Monday, September 18, 2006

Howells' women

Initially I was more enthusiastic about Howells’ women then I am now. He does a better job with women than Dickens. Still, in a Dickensian way, they remain a bit more like types than characters. The advantage is that he has a rich imagination for types, so, in Hazard there are many types of women.

Howells wrote the novel shortly after his daughter’s mysterious death in early adulthood from something that biographers, as I understand it, now think was anorexia or some kind of autoimmune disease. Knowing that, it makes it all the more poignant that Howells is particularly good and generous at imagining all kinds of possibilities for young women of his daughter’s generation. At the same time, he cannot really see feminist world and he finds it impossible to imagine strong women as wives.

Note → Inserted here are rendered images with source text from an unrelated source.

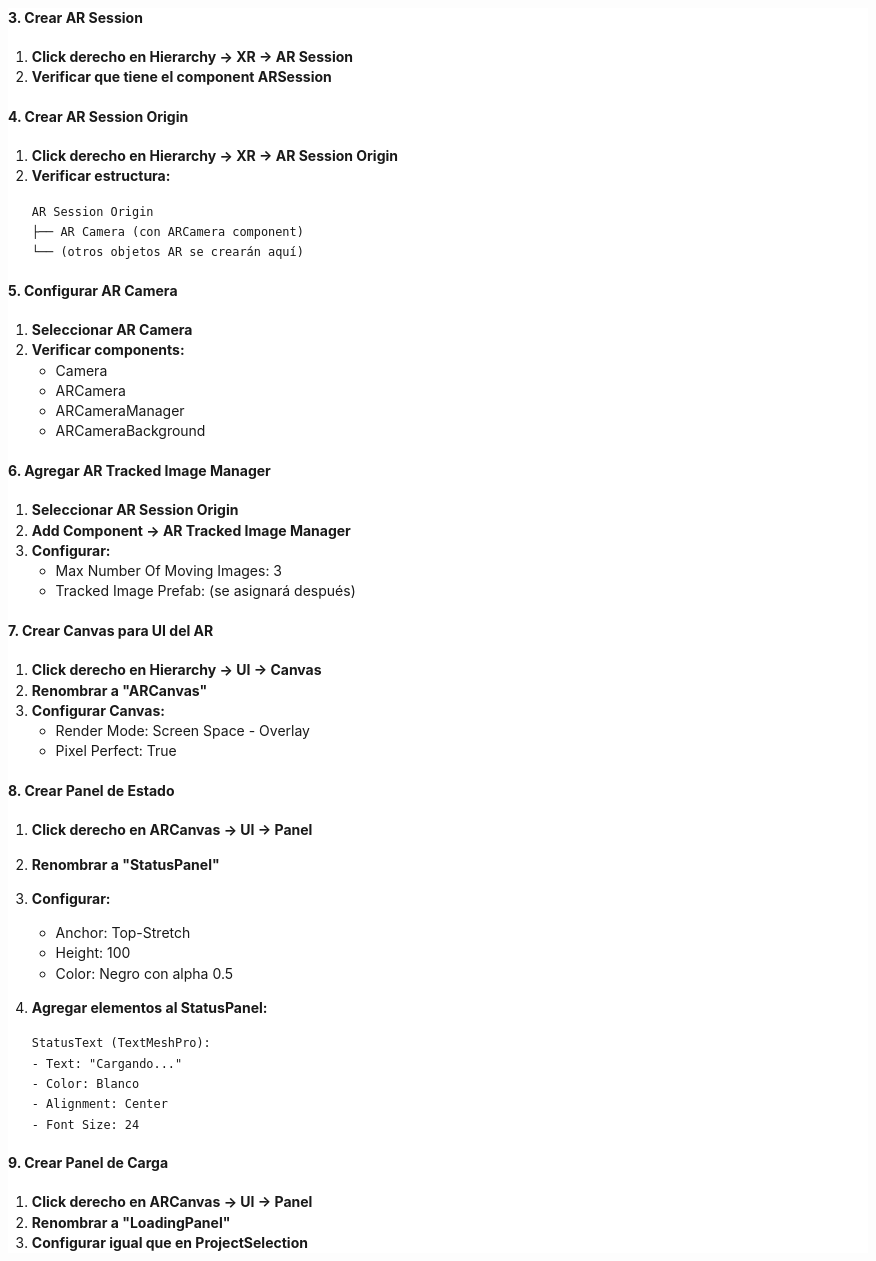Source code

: #### 3. Crear AR Session
1. **Click derecho en Hierarchy → XR → AR Session**
2. **Verificar que tiene el component ARSession**

#### 4. Crear AR Session Origin
1. **Click derecho en Hierarchy → XR → AR Session Origin**
2. **Verificar estructura:**
   ```
   AR Session Origin
   ├── AR Camera (con ARCamera component)
   └── (otros objetos AR se crearán aquí)
   ```

#### 5. Configurar AR Camera
1. **Seleccionar AR Camera**
2. **Verificar components:**
   - Camera
   - ARCamera
   - ARCameraManager
   - ARCameraBackground

#### 6. Agregar AR Tracked Image Manager
1. **Seleccionar AR Session Origin**
2. **Add Component → AR Tracked Image Manager**
3. **Configurar:**
   - Max Number Of Moving Images: 3
   - Tracked Image Prefab: (se asignará después)

#### 7. Crear Canvas para UI del AR
1. **Click derecho en Hierarchy → UI → Canvas**
2. **Renombrar a "ARCanvas"**
3. **Configurar Canvas:**
   - Render Mode: Screen Space - Overlay
   - Pixel Perfect: True

#### 8. Crear Panel de Estado
1. **Click derecho en ARCanvas → UI → Panel**
2. **Renombrar a "StatusPanel"**
3. **Configurar:**
   - Anchor: Top-Stretch
   - Height: 100
   - Color: Negro con alpha 0.5

4. **Agregar elementos al StatusPanel:**
   ```
   StatusText (TextMeshPro):
   - Text: "Cargando..."
   - Color: Blanco
   - Alignment: Center
   - Font Size: 24
   ```

#### 9. Crear Panel de Carga
1. **Click derecho en ARCanvas → UI → Panel**
2. **Renombrar a "LoadingPanel"**
3. **Configurar igual que en ProjectSelection**
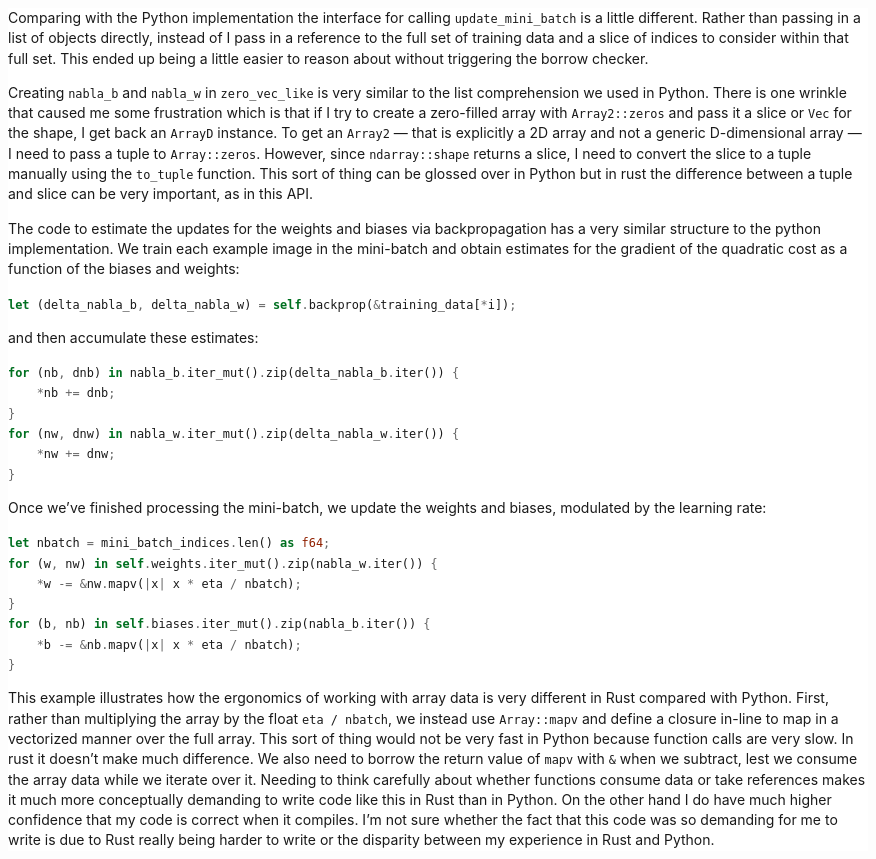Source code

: Comparing with the Python implementation the interface for calling  `update_mini_batch`  is a little different. Rather than passing in a list of objects directly, instead of I pass in a reference to the full set of training data and a slice of indices to consider within that full set. This ended up being a little easier to reason about without triggering the borrow checker.

Creating  `nabla_b`  and  `nabla_w`  in  `zero_vec_like`  is very similar to the list comprehension we used in Python. There is one wrinkle that caused me some frustration which is that if I try to create a zero-filled array with  `Array2::zeros`  and pass it a slice or  `Vec`  for the shape, I get back an  `ArrayD`  instance. To get an  `Array2`  — that is explicitly a 2D array and not a generic D-dimensional array — I need to pass a tuple to  `Array::zeros`. However, since  `ndarray::shape`  returns a slice, I need to convert the slice to a tuple manually using the  `to_tuple`  function. This sort of thing can be glossed over in Python but in rust the difference between a tuple and slice can be very important, as in this API.

The code to estimate the updates for the weights and biases via backpropagation has a very similar structure to the python implementation. We train each example image in the mini-batch and obtain estimates for the gradient of the quadratic cost as a function of the biases and weights:

```rust
let (delta_nabla_b, delta_nabla_w) = self.backprop(&training_data[*i]);

```

and then accumulate these estimates:

```rust
for (nb, dnb) in nabla_b.iter_mut().zip(delta_nabla_b.iter()) {
    *nb += dnb;
}
for (nw, dnw) in nabla_w.iter_mut().zip(delta_nabla_w.iter()) {
    *nw += dnw;
}

```

Once we’ve finished processing the mini-batch, we update the weights and biases, modulated by the learning rate:

```rust
let nbatch = mini_batch_indices.len() as f64;
for (w, nw) in self.weights.iter_mut().zip(nabla_w.iter()) {
    *w -= &nw.mapv(|x| x * eta / nbatch);
}
for (b, nb) in self.biases.iter_mut().zip(nabla_b.iter()) {
    *b -= &nb.mapv(|x| x * eta / nbatch);
}

```

This example illustrates how the ergonomics of working with array data is very different in Rust compared with Python. First, rather than multiplying the array by the float  `eta / nbatch`, we instead use  `Array::mapv`  and define a closure in-line to map in a vectorized manner over the full array. This sort of thing would not be very fast in Python because function calls are very slow. In rust it doesn’t make much difference. We also need to borrow the return value of  `mapv`  with  `&`  when we subtract, lest we consume the array data while we iterate over it. Needing to think carefully about whether functions consume data or take references makes it much more conceptually demanding to write code like this in Rust than in Python. On the other hand I do have much higher confidence that my code is correct when it compiles. I’m not sure whether the fact that this code was so demanding for me to write is due to Rust really being harder to write or the disparity between my experience in Rust and Python.
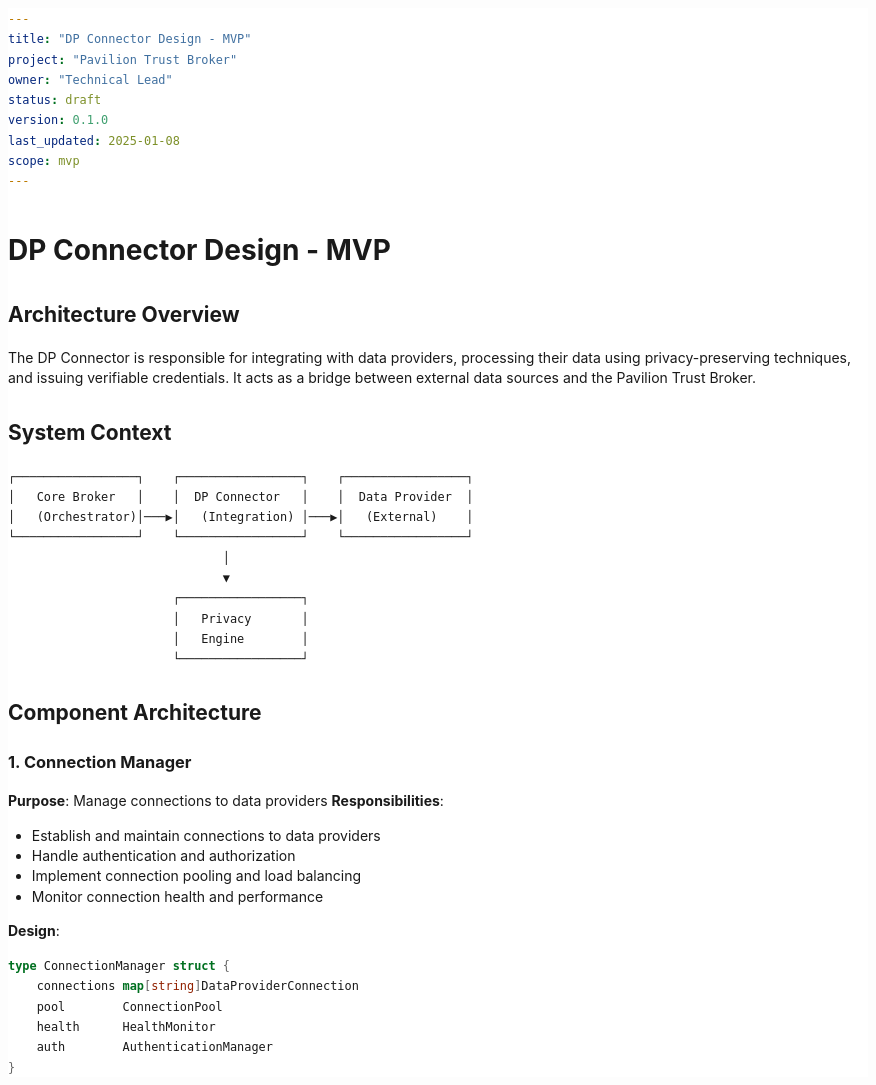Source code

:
 ```yaml
---
title: "DP Connector Design - MVP"
project: "Pavilion Trust Broker"
owner: "Technical Lead"
status: draft
version: 0.1.0
last_updated: 2025-01-08
scope: mvp
---
```


# DP Connector Design - MVP

## Architecture Overview
The DP Connector is responsible for integrating with data providers, processing their data using privacy-preserving techniques, and issuing verifiable credentials. It acts as a bridge between external data sources and the Pavilion Trust Broker.

## System Context
```
┌─────────────────┐    ┌─────────────────┐    ┌─────────────────┐
│   Core Broker   │    │  DP Connector   │    │  Data Provider  │
│   (Orchestrator)│───▶│   (Integration) │───▶│   (External)    │
└─────────────────┘    └─────────────────┘    └─────────────────┘
                              │
                              ▼
                       ┌─────────────────┐
                       │   Privacy       │
                       │   Engine        │
                       └─────────────────┘
```

## Component Architecture

### 1. Connection Manager
**Purpose**: Manage connections to data providers
**Responsibilities**:
- Establish and maintain connections to data providers
- Handle authentication and authorization
- Implement connection pooling and load balancing
- Monitor connection health and performance

**Design**:
```go
type ConnectionManager struct {
    connections map[string]DataProviderConnection
    pool        ConnectionPool
    health      HealthMonitor
    auth        AuthenticationManager
}
```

But, in 1890, are we so surprised that he could not?

There is an artist who turns down her feckless young teacher (the man of the Chianti) for a life dedicated to art without any certain prospect of marriage; there is the young Virginian belle, all wiles and charm, the wild Western heiress who attacks a suitor with her nails when he fails to propose, and the Manhattan socialite who gives up a life of recitals and days at home to join a sisterhood and devote herself to charity.

Most interesting of all, however, is Basil March’s wife, Isabel. She is such a great wife. At the beginning, when the move from Boston to New York is an open question, she is full of opinions and ideas, all of them expressed with comic emphasis. (I could never live in an apartment! Well, if Tom must give up Harvard for Columbia, I suppose sacrifices must be made!) As the novel progresses and life in New York becomes a settled fact, she settles into the background.

By the book’s end, she functions as a kind of flattering conscience for her husband, soothing his ego and bringing him back to their shared principles or reminding him of the moment when it might be pragmatic to bend one principle in favor of another. In this, she seems most wifely to me, and least like a separate person from Basil. And is it any wonder? After all, Isabel is an anagram of Basil with the addition of that lovely feminine e.